A polifonia de gritos, ansiosos pela satisfação, deve ser a base da constituição, não o oposto. Para isso serve o Estado, e mais a gama de empresas que ele contrata para retribuir, em serviços, a riqueza gerada pelas classes sociais que desejam e produzem constantemente. A grande maioria produz, sonha e sacia poucos de suas aspirações; uma pequena parte da sociedade pouco produz e sacia quase a totalidade de seus desejos.
Encontramos o calcanhar de Aquiles dos anseios das manifestações: a redução da margem dos lucros das empresas que prestam serviços para o Estado (municipal, estadual e federal). Essa redução é vital para o alcance da qualidade de vida almejada pelo indivíduo inserido nos protestos. É ela quem vai permitir ao usuário do sistema de transporte, por exemplo, viajar sentado, num ônibus de ar condicionado e com locais adequados para embarque e desembarque. Vide outros serviços e pense o mesmo.

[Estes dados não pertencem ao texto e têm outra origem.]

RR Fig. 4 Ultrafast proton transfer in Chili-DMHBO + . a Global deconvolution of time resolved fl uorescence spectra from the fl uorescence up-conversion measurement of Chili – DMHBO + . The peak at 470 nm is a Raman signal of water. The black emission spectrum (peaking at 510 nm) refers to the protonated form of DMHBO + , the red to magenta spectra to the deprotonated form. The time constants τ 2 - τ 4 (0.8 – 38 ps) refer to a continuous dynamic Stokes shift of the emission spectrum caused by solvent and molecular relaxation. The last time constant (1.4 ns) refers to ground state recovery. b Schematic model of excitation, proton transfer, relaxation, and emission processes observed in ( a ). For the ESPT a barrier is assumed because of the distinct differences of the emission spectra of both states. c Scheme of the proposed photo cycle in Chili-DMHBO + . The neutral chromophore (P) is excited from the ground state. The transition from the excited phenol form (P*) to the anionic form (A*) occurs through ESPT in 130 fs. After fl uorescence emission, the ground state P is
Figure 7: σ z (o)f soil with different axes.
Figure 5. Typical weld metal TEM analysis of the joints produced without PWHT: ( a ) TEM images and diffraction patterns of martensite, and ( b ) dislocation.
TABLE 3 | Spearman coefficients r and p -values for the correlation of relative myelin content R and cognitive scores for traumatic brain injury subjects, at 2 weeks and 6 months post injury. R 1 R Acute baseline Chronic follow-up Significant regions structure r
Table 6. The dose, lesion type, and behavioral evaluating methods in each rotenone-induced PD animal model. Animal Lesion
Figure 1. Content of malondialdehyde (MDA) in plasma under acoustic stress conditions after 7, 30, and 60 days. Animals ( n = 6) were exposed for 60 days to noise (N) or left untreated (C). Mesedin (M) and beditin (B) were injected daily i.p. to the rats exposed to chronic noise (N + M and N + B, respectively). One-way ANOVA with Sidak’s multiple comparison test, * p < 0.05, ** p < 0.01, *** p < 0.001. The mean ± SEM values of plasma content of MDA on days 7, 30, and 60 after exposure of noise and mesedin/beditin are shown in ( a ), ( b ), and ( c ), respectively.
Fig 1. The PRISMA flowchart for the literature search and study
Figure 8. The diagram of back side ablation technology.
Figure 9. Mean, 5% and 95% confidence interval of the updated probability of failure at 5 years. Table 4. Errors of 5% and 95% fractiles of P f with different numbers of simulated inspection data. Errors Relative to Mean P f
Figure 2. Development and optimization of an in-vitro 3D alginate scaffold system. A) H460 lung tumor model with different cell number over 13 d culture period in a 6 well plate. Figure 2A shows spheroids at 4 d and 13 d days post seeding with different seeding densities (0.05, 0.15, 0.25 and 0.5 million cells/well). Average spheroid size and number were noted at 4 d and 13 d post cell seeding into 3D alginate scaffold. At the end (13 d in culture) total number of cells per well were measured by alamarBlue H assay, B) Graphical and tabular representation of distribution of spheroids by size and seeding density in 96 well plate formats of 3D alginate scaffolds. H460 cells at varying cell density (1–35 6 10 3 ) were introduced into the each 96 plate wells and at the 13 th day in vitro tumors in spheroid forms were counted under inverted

Crescemos, como país, com uma corrupção que se fazia sobre os cofres estatais. Com a digitalização das contas públicas e da ampliação da fiscalização, por vários setores do próprio Estado, a corrupção se deslocou para a relação entre o Estado contratante e as empresas vencedoras das licitações. 
        Solução: financiamento público de campanha. Quem é contra, lógico, vai deixar de ganhar algum e a mídia nunca vai mostrar isso pra você. Menos ainda, qual seria a margem de lucro mais justa para se construir um país. Se é que isso é possível.